We can see that three `D` (as for **D**elinquency) features stand out. We will investigate this further. But first let's see how accurate our very simple model is in predicting the time rank.

In [None]:
va['pred'] = model.predict(dvalid)
va['rank_pred'] = va.groupby('customer_ID')['pred'].rank().astype(int)

cm = confusion_matrix(va['rank'],va['rank_pred'],normalize='true')
cmp = ConfusionMatrixDisplay(cm)
fig, ax = plt.subplots(figsize=(10,10))
cmp.plot(ax=ax)

It seems the model is able to predict the rank correctly 40-50% of all instances. Quite good. But this rejects the hypothesis that we have a `time_since_customer` feature in the dataset - the accuracy should be 100% if the hypothesis was true.

Let's dig in a bit deeper!

# Understanding `D_59`

Feature importance indicates that there is something special about this feature. Let's display a few customers:


In [None]:
pd.set_option('display.max_rows', 100)
va[['customer_ID','rank','rank_pred','D_59']].head(13*3)

Quite interesting! Some customers have `D_59` time correlation (and almost perfect time rank prediction). But there are customers who do not have this behavior as `D_59` acts more like a constant. 

We do know, that `D_59` feature is a delinquency feature. We can assume that `D_59` represents how many credit installments/months a customer has been late to repay on his/her credit card. However, we would see clients with `D_59 = 0` (no delinquencies) - which are not present in the dataset. Maybe the dataset was somehow stratified to only include previously delinquent costumers? There is a lot of room to speculate here.

There are 2 clear segments (`D_59` correlates / does not correlate with time) - this opens the opportunity to analyze these segments individually.

# Client segmentation

In [None]:
#create arbitrary segments based on min/max of D_59
gg = va.loc[va.D_59!=-1].groupby('customer_ID')['D_59'].agg(('max','min')).reset_index()
s1 = gg.loc[gg['max']-gg['min']>9].reset_index(drop=True)
s2 = gg.loc[gg['max']-gg['min']<=9].reset_index(drop=True)

s1.shape, s2.shape

Let's see how the model confusion matrix looks like for these 2 segments separatelly.

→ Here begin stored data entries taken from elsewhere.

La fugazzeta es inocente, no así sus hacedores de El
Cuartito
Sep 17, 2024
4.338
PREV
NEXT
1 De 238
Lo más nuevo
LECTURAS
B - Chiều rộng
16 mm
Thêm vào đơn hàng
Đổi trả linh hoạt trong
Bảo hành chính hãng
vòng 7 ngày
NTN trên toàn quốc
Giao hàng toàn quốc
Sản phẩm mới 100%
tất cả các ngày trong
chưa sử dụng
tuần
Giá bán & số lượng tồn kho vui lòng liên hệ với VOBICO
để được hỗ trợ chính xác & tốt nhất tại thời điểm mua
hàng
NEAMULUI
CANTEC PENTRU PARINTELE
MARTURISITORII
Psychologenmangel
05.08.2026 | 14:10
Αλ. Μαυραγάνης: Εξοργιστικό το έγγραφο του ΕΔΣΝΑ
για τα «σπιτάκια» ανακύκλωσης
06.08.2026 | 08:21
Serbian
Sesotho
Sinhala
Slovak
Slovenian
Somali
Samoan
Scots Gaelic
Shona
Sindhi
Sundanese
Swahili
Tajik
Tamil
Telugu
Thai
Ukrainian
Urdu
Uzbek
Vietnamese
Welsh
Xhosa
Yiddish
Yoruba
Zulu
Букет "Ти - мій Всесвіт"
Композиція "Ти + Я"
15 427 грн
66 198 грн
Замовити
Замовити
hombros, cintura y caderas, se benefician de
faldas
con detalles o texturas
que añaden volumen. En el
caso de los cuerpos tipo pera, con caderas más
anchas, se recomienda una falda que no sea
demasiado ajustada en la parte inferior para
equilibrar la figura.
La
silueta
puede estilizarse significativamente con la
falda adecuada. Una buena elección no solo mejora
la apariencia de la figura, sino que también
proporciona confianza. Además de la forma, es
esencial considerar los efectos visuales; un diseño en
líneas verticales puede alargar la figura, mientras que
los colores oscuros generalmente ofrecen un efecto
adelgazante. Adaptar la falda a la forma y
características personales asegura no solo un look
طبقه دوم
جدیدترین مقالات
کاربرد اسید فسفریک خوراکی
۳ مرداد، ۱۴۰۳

### segment with temporal `D_59`:

In [None]:
seg = va.loc[va.customer_ID.isin(s1.customer_ID)]
cm = confusion_matrix(seg['rank'],seg['rank_pred'],normalize='true')
cmp = ConfusionMatrixDisplay(cm)
fig, ax = plt.subplots(figsize=(10,10))
cmp.plot(ax=ax)

### segment without temporal `D_59`:

In [None]:
seg = va.loc[va.customer_ID.isin(s2.customer_ID)]
cm = confusion_matrix(seg['rank'],seg['rank_pred'],normalize='true')
cmp = ConfusionMatrixDisplay(cm)
fig, ax = plt.subplots(figsize=(10,10))
cmp.plot(ax=ax)

As expected, our model accuracy is 2-3x better for the segment showing temporal `D_59` behavior.

# End notes

There is a potential to segment clients based on their delinquency status. However, it is not clear if doing so gives any advantage in overall default risk modelling.